Sorting Entries

Entries in the raw index file are sorted primarily on their index keys and secondarily on their page numbers. Index keys are sorted first; within the same index key, page numbers are sorted numerically. Sort keys and numeric page numbers are used in the comparison, while actual keys and literal page fields are entered into the resulting index. In our design, a complete index key is an aggregate of one or more sort keys plus the same or a smaller number of actual keys. The comparison is based on sort keys, but if two aggregates have identical sort fields and page numbers, the actual keys can be used to distinguish their order.

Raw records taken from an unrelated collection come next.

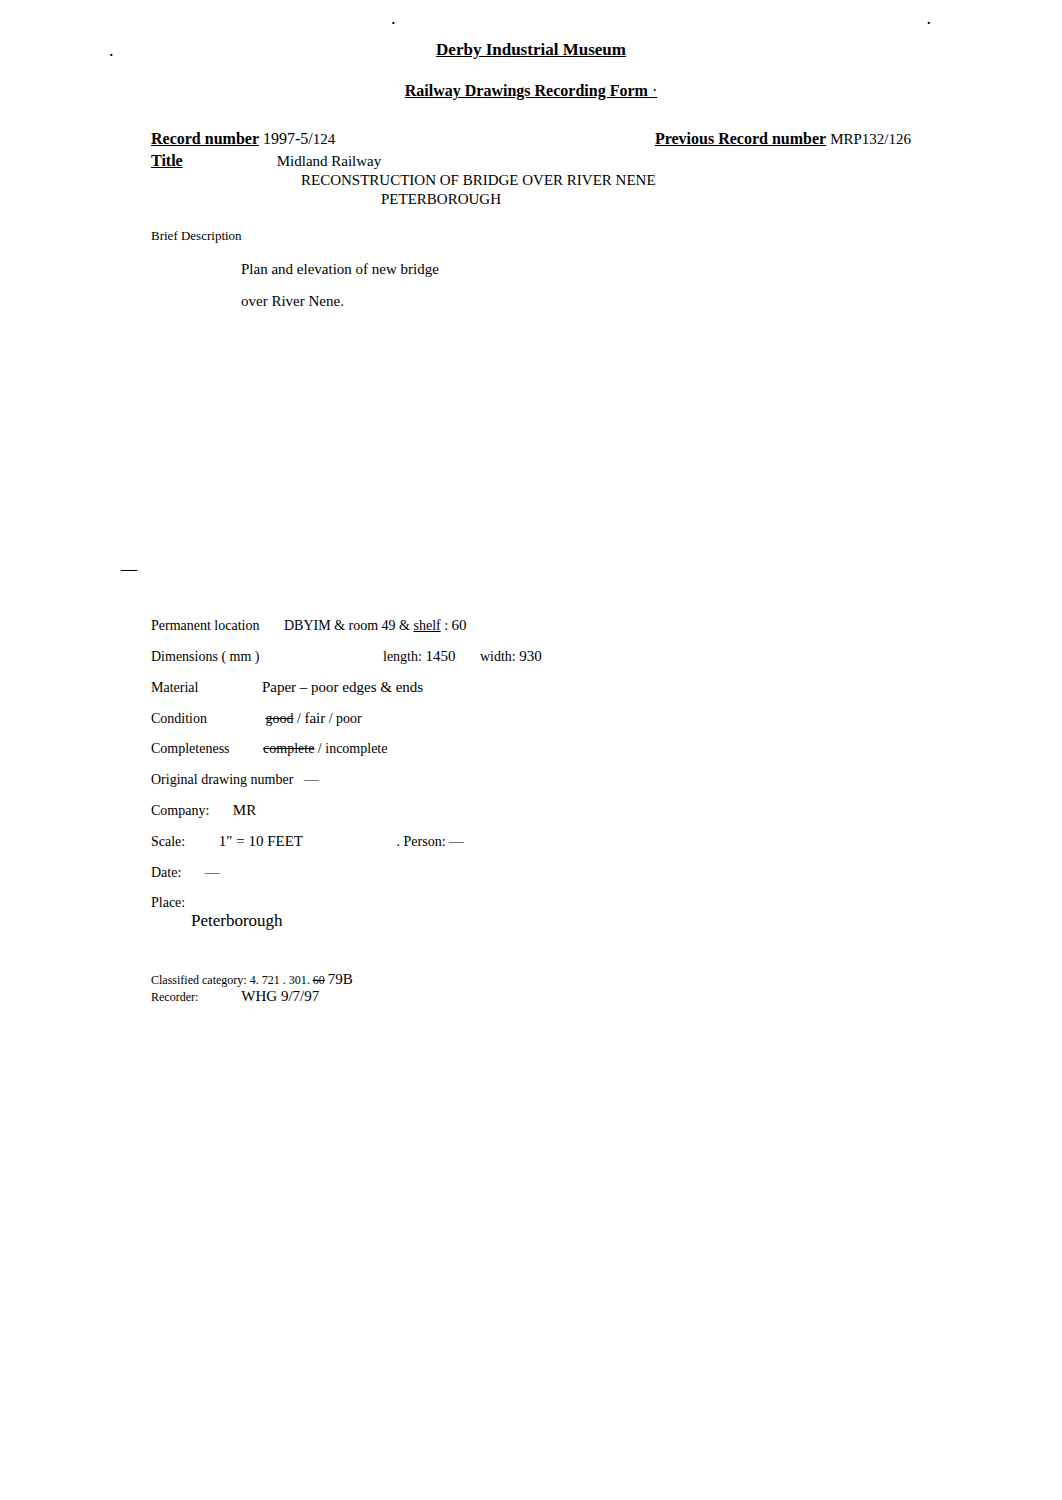.
.
.
—
Derby Industrial Museum
Railway Drawings Recording Form ·
Record number 1997-5/124
Previous Record number MRP132/126
Title Midland Railway
RECONSTRUCTION OF BRIDGE OVER RIVER NENE
PETERBOROUGH
Brief Description
Plan and elevation of new bridge
over River Nene.
Permanent location DBYIM & room 49 & shelf : 60
Dimensions ( mm ) length: 1450 width: 930
Material Paper – poor edges & ends
Condition good / fair / poor
Completeness complete / incomplete
Original drawing number —
Company: MR
Scale: 1″ = 10 FEET . Person: —
Date: —
Place:
Peterborough
Classified category: 4. 721 . 301. 60 79B
Recorder: WHG 9/7/97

Index keys can be categorized into the following groups: strings, numbers, and symbols. A string is a pattern whose leading character is a letter in the alphabet. A number is a pattern consisting of all digits. A symbol is a pattern beginning with a character not in the union of the English alphabet and arabic digits or starting with a digit but mixed with non-digits. Members of the same group should appear in sequence. Hence there are two issues concerning ordering: one deals with entries within a group; the other is the global precedence among the three groups in question. Details of sorting index keys can be found in Reference [18].

There are three basic types of numerals for page numbers: roman, alphabetic, and arabic. The sorting of arbitrary combinations of these three types of numerals (e.g., 112, iv, II-12, A.1.3, etc.) must be based on their numeric values and relative precedence. The attribute of page_precedence in Table 2, for instance, specifies the precedence. Again, details of sorting page numbers can be found in Reference [18].